In response, the Government introduced a new tax on produced or imported plastic packaging. While the exact scope of the tax is subject to consultation, we do know that this entirely new tax will apply to all plastic packaging that doesn’t include at least 30% recycled content.
Alongside already planned reforms to the Packaging Producer Responsibility System, the Government hopes that its package of measures will encourage businesses to ensure far more packaging can be recycled and to use more recycled plastic in their packaging, and more widely will deliver a sustainable reduction in single-use plastics.
The new tax will be introduced in April 2022, giving potentially affected businesses time to adapt their processes, adjust their behaviours, and manage any costs they may incur either in an attempt to avoid the new tax, or indeed to pay it should they not be able to meet the 30% recycled content threshold.
Revenues from both the new packaging tax and the Packaging Producer Responsibility Reforms will enable investment to be made to address single-use plastics, waste and litter.

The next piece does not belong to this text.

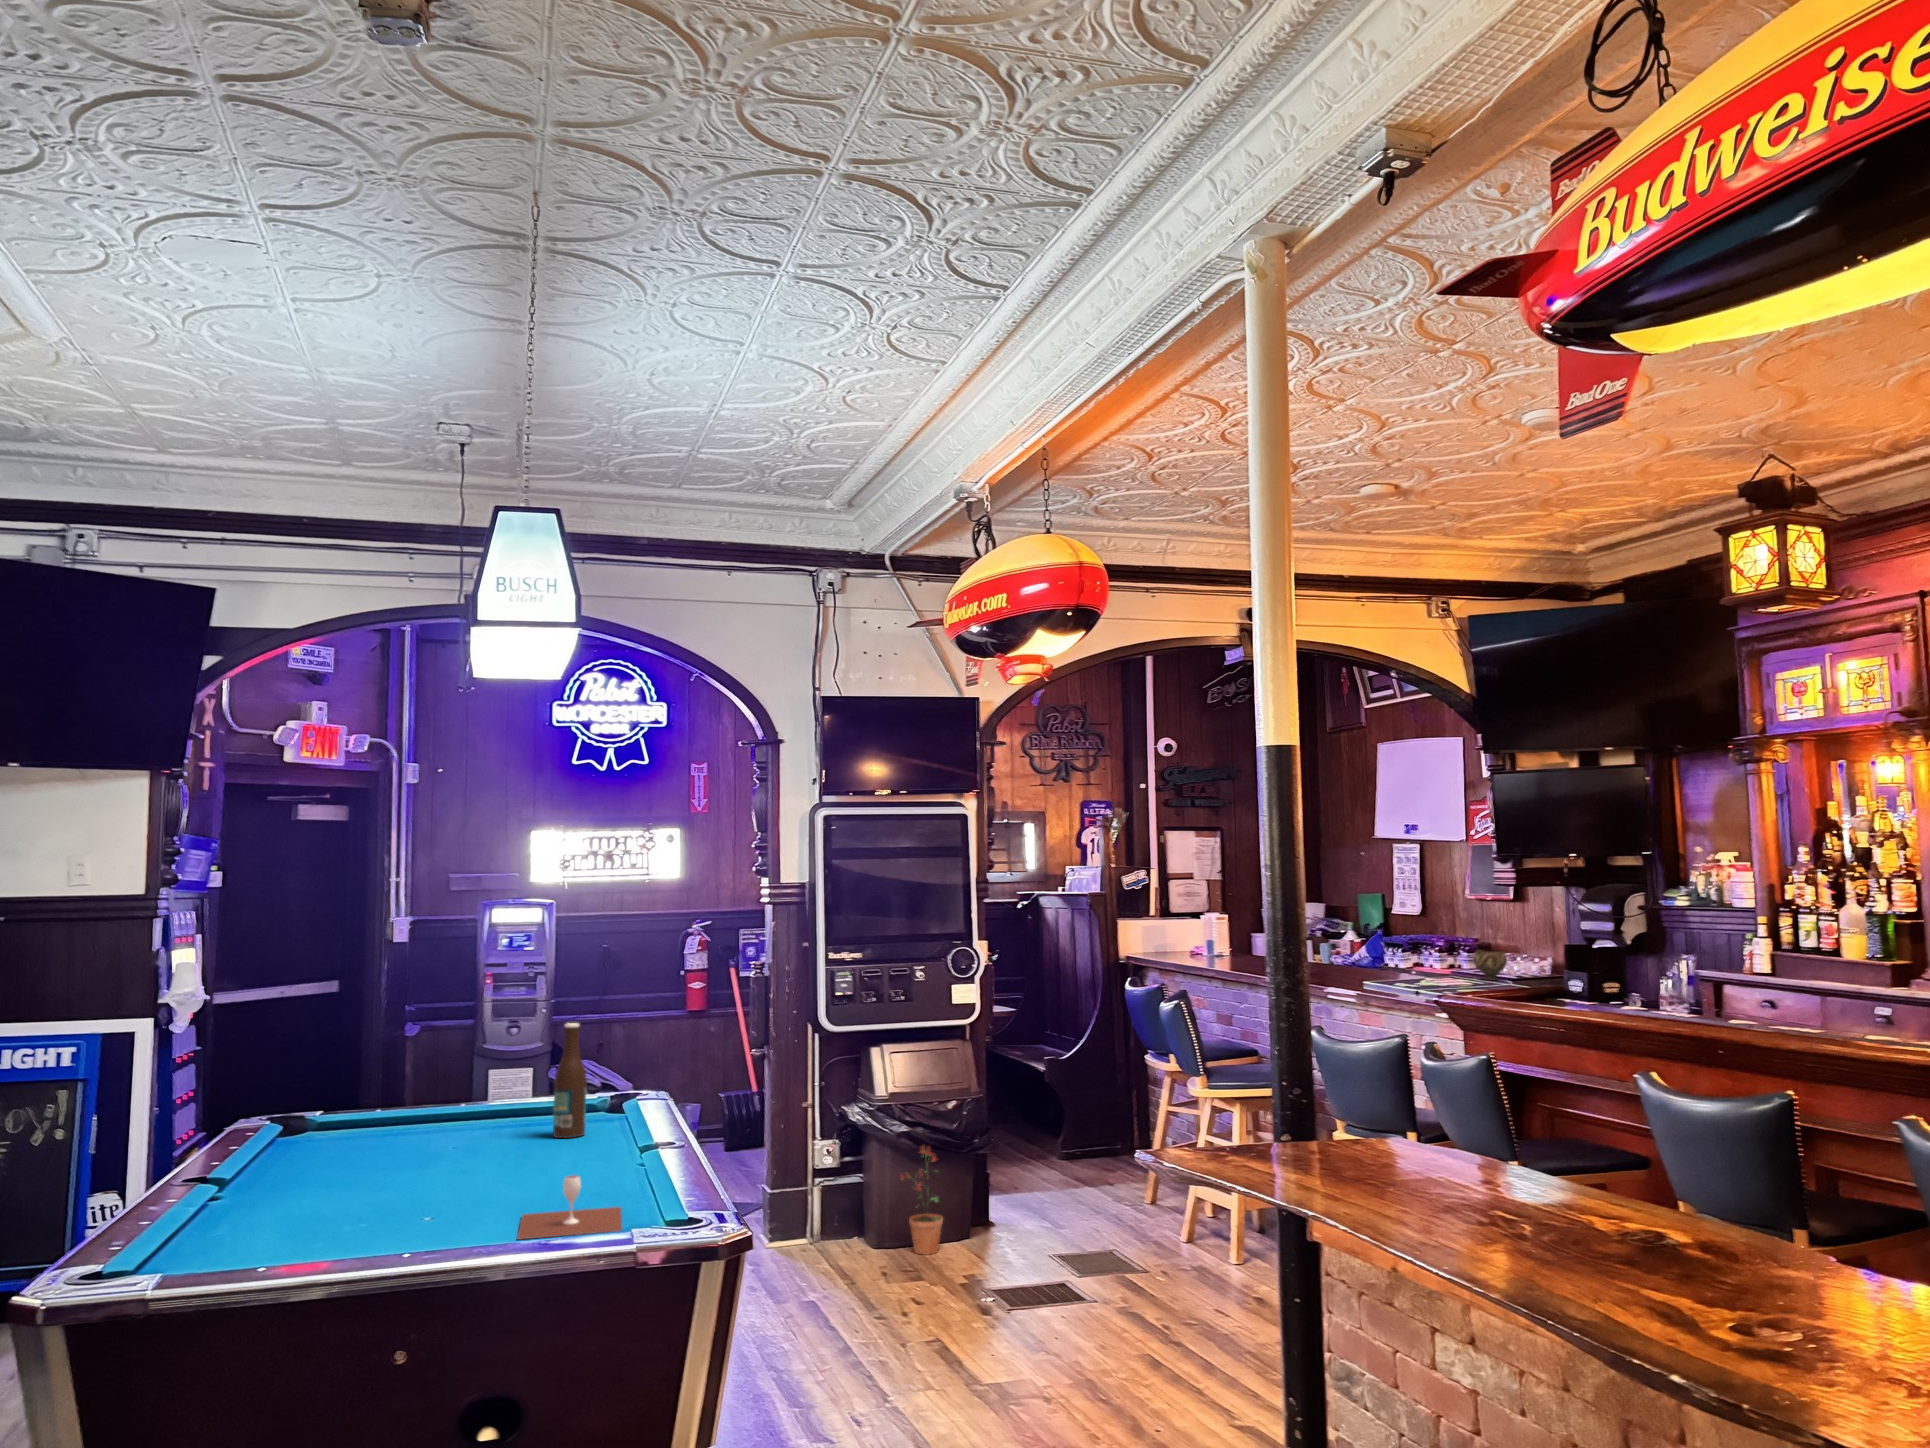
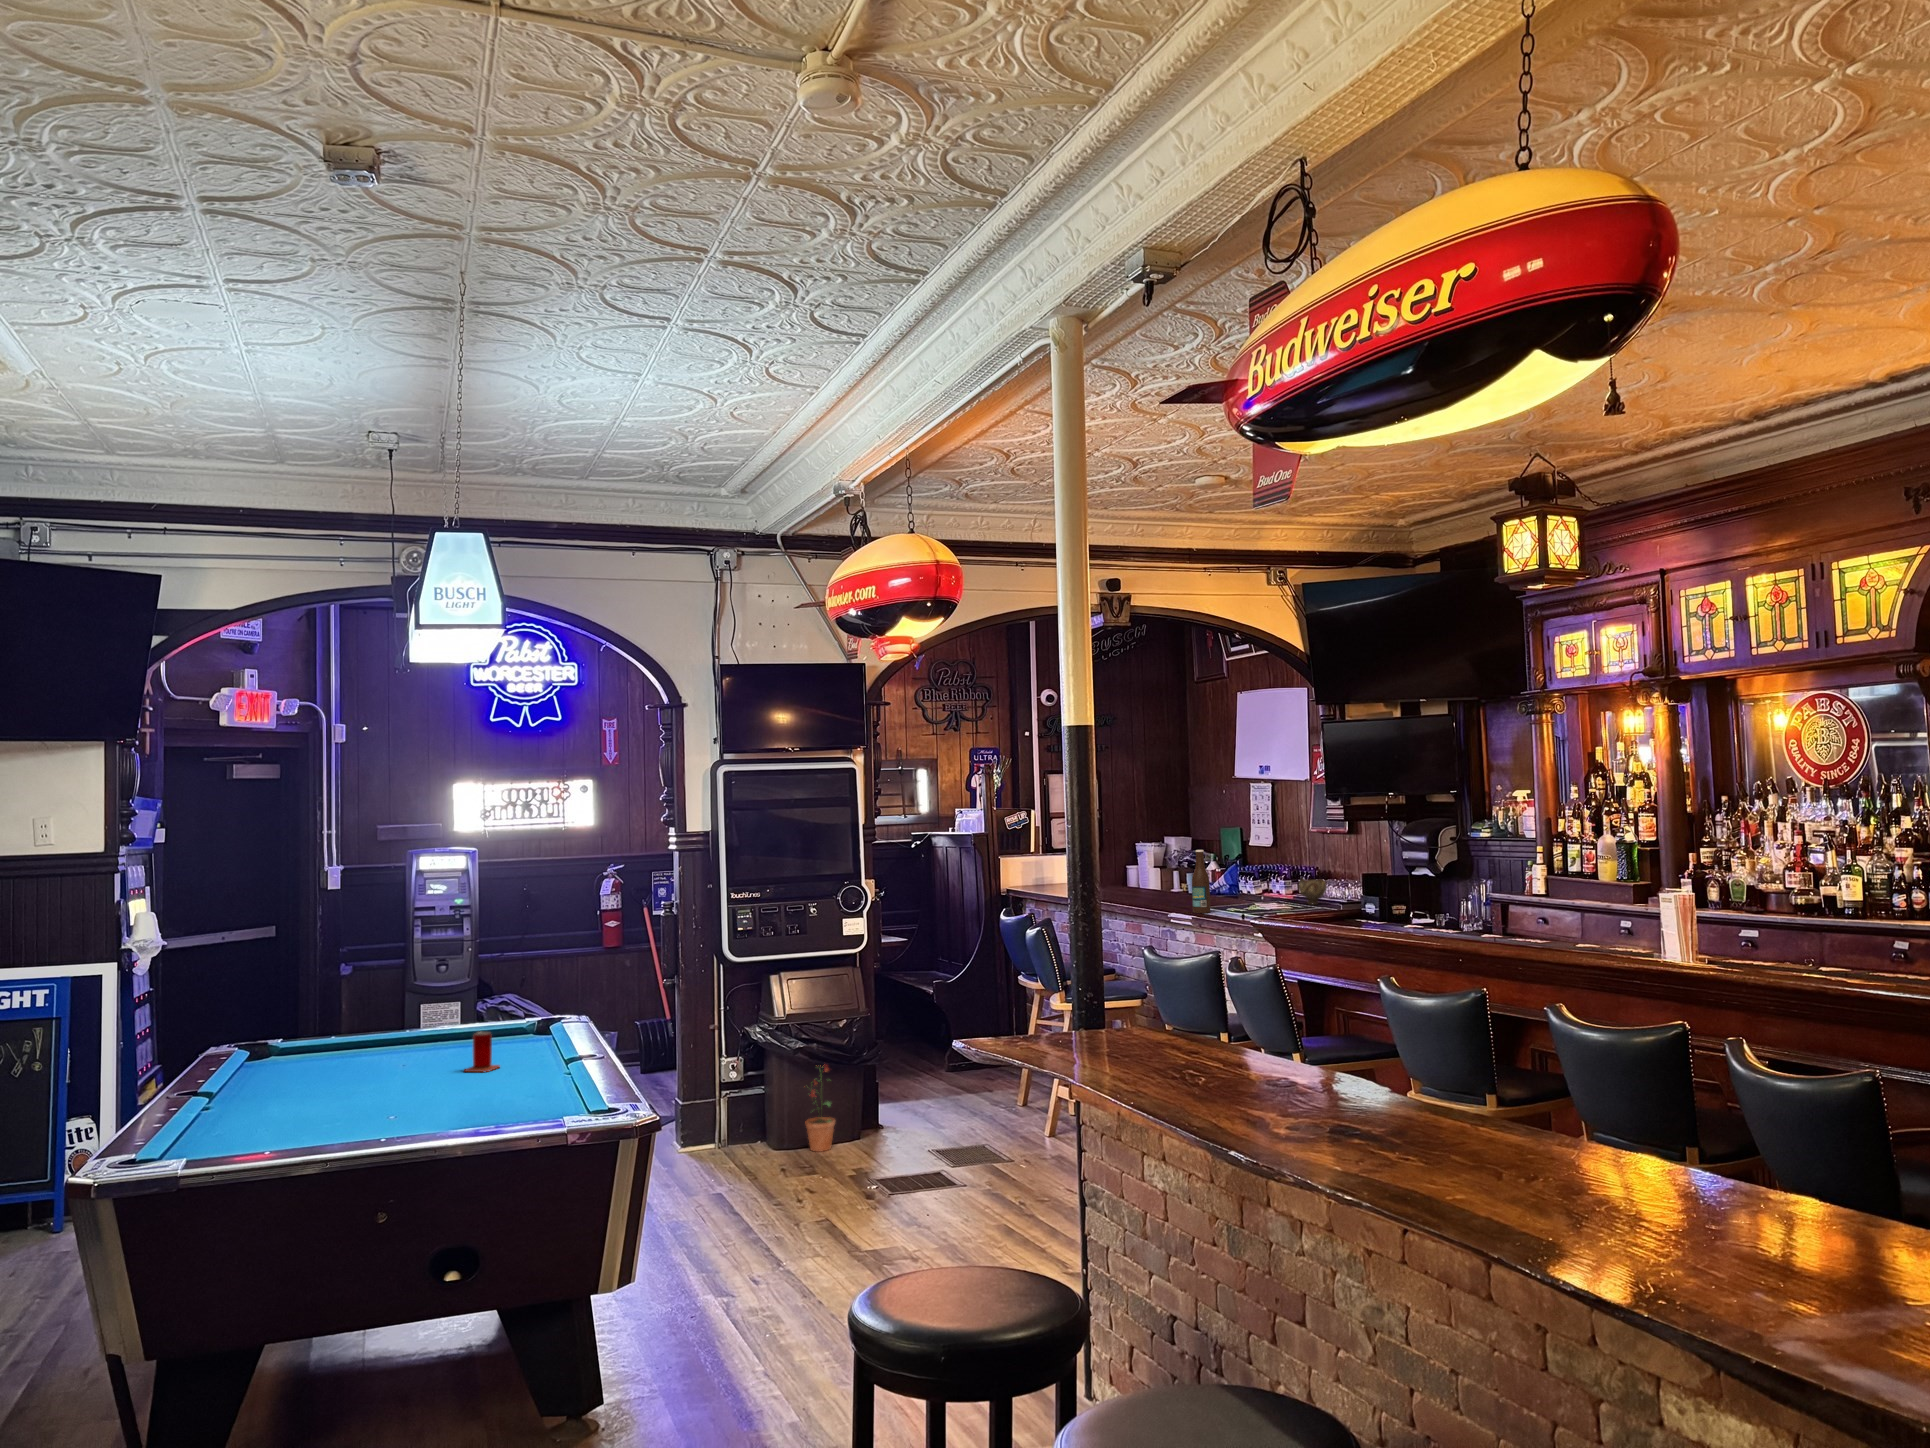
beer bottle: present [553,1023,586,1138] -> present [1192,850,1210,913]
beer can: none [515,1116,559,1167] -> present [464,1032,500,1072]
wine glass: present [517,1175,622,1240] -> none [474,1072,557,1121]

The Government also announced £20 million to tackle plastics use generally and to boost recycling: £10 million more for greater plastics R&D and £10 million to pioneer innovative approaches to boosting recycling and reducing litter, such as the widespread introduction of ‘smart bins’.
One area of disappointment for many is that despite widespread public support, the Government declined to introduce a tax on disposable cups, the so called Latte-levy. While acknowledging that this was and is a problem, the Government stated that it felt a levy on all cups would not at this time be effective in encouraging widespread reuse. In a direct message to industry, the Government stated that if industry does not go as far as hoped with regards to reducing the impact of disposable cups, it will return to the issue and take action.
OIL AND GAS TAXATION
This allows the focus to remain on the introduction of transferable tax history rules from 1 November 2018. This ground breaking tax mechanism was announced in the 2017 Budget and will be legislated for in the Finance Bill 2018-19. The changes, taking effect this week, enable the transfer of the seller’s tax history to the buyer of oil & gas assets, meaning new entrants, without historic tax losses, will be able to benefit from tax relief on future decommissioning costs. The Government will also amend the Petroleum Revenue Tax rules on retained decommissioning costs to simplify the way older fields can be sold to new investors. Headline tax rates will remain at their current level.
Looking forward, the Government will launch a call for evidence and work together with the Oil and Gas Authority to identify what more should be done to further strengthen Scotland and the UK’s position as a global hub for decommissioning.